Task goal >> The answer must be the full listing, restated word for word.

Input records >>
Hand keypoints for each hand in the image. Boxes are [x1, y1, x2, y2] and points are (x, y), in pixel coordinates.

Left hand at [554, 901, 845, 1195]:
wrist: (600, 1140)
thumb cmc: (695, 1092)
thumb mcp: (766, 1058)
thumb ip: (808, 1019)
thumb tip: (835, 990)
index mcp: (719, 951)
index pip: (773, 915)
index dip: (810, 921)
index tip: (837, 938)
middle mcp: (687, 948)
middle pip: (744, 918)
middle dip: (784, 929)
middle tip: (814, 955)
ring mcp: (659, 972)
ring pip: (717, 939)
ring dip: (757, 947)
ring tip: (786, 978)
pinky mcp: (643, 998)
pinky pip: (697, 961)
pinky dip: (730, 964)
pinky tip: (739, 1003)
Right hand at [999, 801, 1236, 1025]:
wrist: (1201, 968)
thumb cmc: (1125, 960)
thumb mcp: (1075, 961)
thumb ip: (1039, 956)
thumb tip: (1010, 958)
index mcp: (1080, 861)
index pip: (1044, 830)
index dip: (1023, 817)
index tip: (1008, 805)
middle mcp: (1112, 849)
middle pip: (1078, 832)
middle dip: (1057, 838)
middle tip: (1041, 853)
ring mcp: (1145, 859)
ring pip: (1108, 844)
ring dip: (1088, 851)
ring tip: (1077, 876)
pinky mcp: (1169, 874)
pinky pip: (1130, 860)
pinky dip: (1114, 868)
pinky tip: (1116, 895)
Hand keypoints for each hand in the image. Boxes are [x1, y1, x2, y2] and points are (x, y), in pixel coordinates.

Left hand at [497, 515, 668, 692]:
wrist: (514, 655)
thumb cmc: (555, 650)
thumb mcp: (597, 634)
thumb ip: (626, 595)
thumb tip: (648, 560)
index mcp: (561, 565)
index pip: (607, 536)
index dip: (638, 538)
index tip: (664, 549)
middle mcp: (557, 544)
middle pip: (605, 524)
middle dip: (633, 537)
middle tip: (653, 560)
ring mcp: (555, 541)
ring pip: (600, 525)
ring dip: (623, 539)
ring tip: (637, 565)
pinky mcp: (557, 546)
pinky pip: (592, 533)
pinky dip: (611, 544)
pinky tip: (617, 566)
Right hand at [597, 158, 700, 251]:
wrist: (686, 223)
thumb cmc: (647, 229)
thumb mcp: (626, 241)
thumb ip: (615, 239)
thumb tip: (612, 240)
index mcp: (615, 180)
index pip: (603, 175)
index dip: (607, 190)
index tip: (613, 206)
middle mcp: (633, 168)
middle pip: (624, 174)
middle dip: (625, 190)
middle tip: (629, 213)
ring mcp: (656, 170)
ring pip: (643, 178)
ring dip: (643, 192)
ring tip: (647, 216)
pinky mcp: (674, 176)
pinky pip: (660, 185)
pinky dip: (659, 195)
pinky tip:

Task response >>
Hand keypoints for each hand in the image. Boxes are [x1, y1, x2, y2] and points are (x, y), in pixel coordinates.

Left hand at [554, 901, 845, 1195]:
wrist: (600, 1140)
thumb cmc: (695, 1092)
thumb mcp: (766, 1058)
thumb ip: (808, 1019)
thumb tip: (835, 990)
index mcp: (719, 951)
index pip: (773, 915)
index dip: (810, 921)
index tip: (837, 938)
middle mcp: (687, 948)
middle pip: (744, 918)
middle dip: (784, 929)
middle tip: (814, 955)
ring mcp: (659, 972)
ring pip: (717, 939)
ring dip: (757, 947)
ring tip: (786, 978)
pinky mcp: (643, 998)
pinky pip: (697, 961)
pinky dip: (730, 964)
pinky tip: (739, 1003)
Right hand at [999, 801, 1236, 1025]:
wrist: (1201, 968)
thumb cmc: (1125, 960)
thumb mcp: (1075, 961)
thumb ip: (1039, 956)
thumb tip: (1010, 958)
index mcp: (1080, 861)
index pip: (1044, 830)
index dip: (1023, 817)
index tip: (1008, 805)
middle mcp: (1112, 849)
middle pip: (1078, 832)
middle dip: (1057, 838)
middle tip: (1041, 853)
ring mcp: (1145, 859)
ring pip: (1108, 844)
ring dip: (1088, 851)
ring tip: (1077, 876)
pinky mcp: (1169, 874)
pinky pip: (1130, 860)
pinky dip: (1114, 868)
pinky tip: (1116, 895)
Hand keypoints for each hand in the image. Boxes are [x1, y1, x2, y2] and points are (x, y), in pixel coordinates.

Left hand at [497, 515, 668, 692]:
wrist: (514, 655)
thumb cmc: (555, 650)
thumb mcp: (597, 634)
thumb ip: (626, 595)
thumb tip: (648, 560)
index mcp: (561, 565)
index pip: (607, 536)
index dip: (638, 538)
index tip: (664, 549)
middle mcp: (557, 544)
middle pip: (605, 524)
middle dip: (633, 537)
middle tip: (653, 560)
ring mcp: (555, 541)
ring pip: (600, 525)
ring dip: (623, 539)
ring tip: (637, 565)
pinky mcp: (557, 546)
pinky pip: (592, 533)
pinky dip: (611, 544)
pinky tip: (617, 566)
Right hand at [597, 158, 700, 251]:
wrist: (686, 223)
thumb cmc: (647, 229)
thumb mcp: (626, 241)
thumb ip: (615, 239)
thumb tip: (612, 240)
index mcp: (615, 180)
index pip: (603, 175)
index dip: (607, 190)
index tip: (613, 206)
middle mcp: (633, 168)
middle pip: (624, 174)
middle dip: (625, 190)
middle tip: (629, 213)
ring mcp: (656, 170)
ring pip: (643, 178)
ring dip: (643, 192)
ring tip: (647, 216)
pinky mcp: (674, 176)
pinky pip: (660, 185)
pinky dip: (659, 195)
pinky tip:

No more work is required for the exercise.